Students’ Union arts representative Jen Tokarek called the lack of changes to the resolution “a slap in the face.”

“I felt like I wasn’t being listened to. I know it’s based on processes, but it doesn’t sit with me at all,” Tokarek said during the meeting.

The Quality Money program is a partnership between the university and the SU that distributes roughly $1.6 million per year to “projects that will enhance the overall student experience.”

At their meeting on March 29, SLC voted down the identical resolution by a margin of 10 to six with one abstention. Members had issues with the’ effectiveness of the projects.

Proposals of concern included $40,100 to upgrade the Students of the Arts and Sciences Honours Academy lounge and the $341,000 to upgrade Campus Security’s emergency app. Some SLC members also questioned the practicality of a project called “The Purple Bench,” a $3,780 bench meant to create a “safe space” on campus to meet with friends and strangers.

After their recommendations were voted down on March 29, Quality Money committee — the committee responsible for assessing projects and recommending them for approval — met on April 1 to reassess their list.

But the committee made no changes to their list.

Vice-president student life Kirsty McGowan encouraged council members to vote in favour of the resolution on April 5, emphasizing that Quality Money funding is “not SU money, but the university’s money.”

“It is a privilege — not a right — that we get to tell them how we think we should spend it,” McGowan said during the meeting.

McGowan cited the months of deliberation that had gone into the recommendations.

“The committee felt that having access to the full applications, following our own processes and being designated authority by SLC that we would recommend the list we felt was best,” McGowan said. “We stuck by our decisions that we spent four months making.”

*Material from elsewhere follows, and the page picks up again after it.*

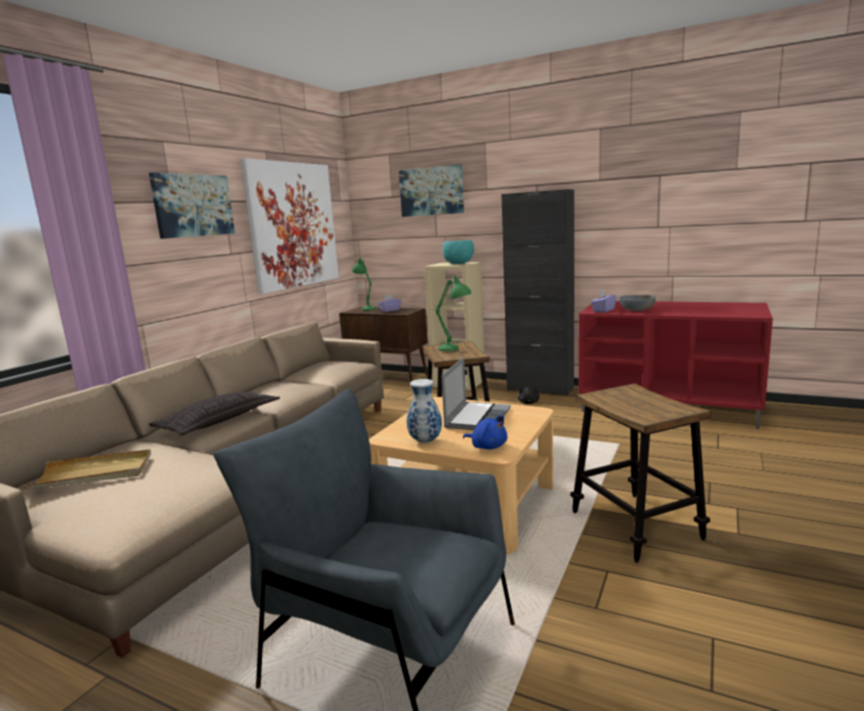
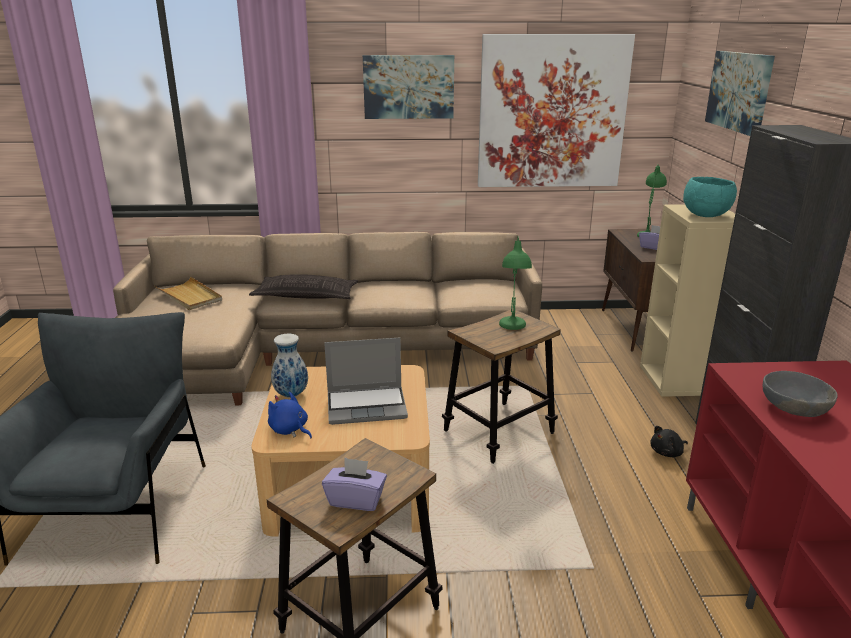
camera: 60 degrees right, 10 degrees up
(487, 446) = (290, 430): blue plush toy -> blue plush toy turned 120 degrees clockwise
(603, 310) = (756, 379): purple tissue box -> purple tissue box (356, 499)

According to McGowan, if the vote on April 5 had not passed, the current council wouldn’t be able to decide Quality Money distribution. This could potentially jeopardize the SU’s relationship with the university concerning the program’s future.

“If they are not approved, it is highly likely that SLC will not make Quality Money recommendations this year,” McGowan said before the voting took place. “If we do not spend [this money], it won’t be spent. And projects that could benefit students will not happen.”

Haskayne School of Business representative Conrad Lowe was the most vocal opponent of the resolution.

“I find it exceedingly disappointing that Quality Money Committee has returned an unchanged recommendations list when the vast majority of students on council last week voiced their concerns and then voted these down,” Lowe said during the meeting. “It is clear that Quality Money committee listened to the concerns of students, chose not to reevaluate any of the recommendations [and then] sent them back with an ultimatum that forces us into rubber stamping.”

The list of recommendations will now go to the U of C’s Board of Governors for final approval. The money for the approved projects will be distributed through the summer.

According to McGowan, the SU will soon be entering negotiations with the university regarding a three-year extension to the Quality Money program.

Both McGowan and Lowe both declined to comment following the meeting.